Segment Start: Source data
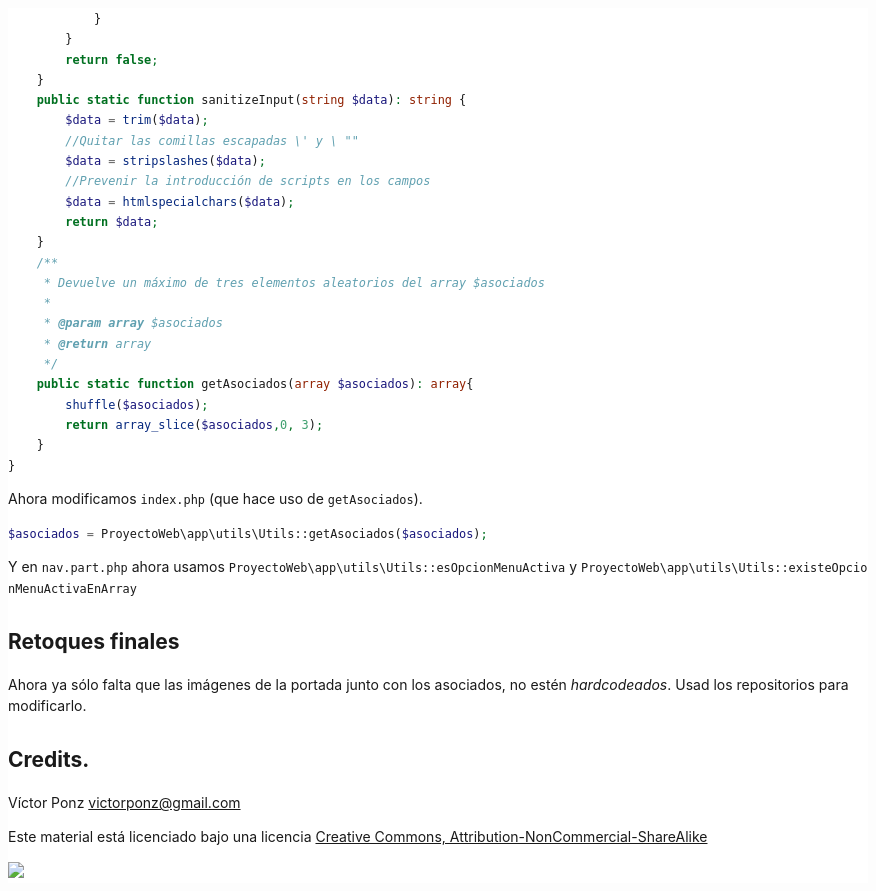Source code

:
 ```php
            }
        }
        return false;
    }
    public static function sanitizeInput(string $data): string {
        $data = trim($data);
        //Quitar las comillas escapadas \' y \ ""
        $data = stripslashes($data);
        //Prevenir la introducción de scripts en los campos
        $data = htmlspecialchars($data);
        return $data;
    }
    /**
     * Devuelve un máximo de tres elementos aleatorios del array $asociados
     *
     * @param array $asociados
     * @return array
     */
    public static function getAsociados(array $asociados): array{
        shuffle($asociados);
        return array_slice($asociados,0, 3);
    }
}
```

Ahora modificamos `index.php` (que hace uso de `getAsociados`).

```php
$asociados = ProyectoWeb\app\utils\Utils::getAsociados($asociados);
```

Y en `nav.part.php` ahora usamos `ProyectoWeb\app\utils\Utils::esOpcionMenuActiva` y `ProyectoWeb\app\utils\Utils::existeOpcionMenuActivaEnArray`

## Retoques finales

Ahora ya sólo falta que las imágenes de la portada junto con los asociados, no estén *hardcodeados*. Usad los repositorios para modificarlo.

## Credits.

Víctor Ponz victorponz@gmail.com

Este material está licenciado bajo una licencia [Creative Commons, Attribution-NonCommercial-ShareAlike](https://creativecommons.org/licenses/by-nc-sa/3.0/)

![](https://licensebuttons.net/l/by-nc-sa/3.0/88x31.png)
Segment End: Source data
* **Your instructions**
For each line in the data that holds the word "function", copy the line.

* **The answer**
    public static function sanitizeInput(string $data): string {
    public static function getAsociados(array $asociados): array{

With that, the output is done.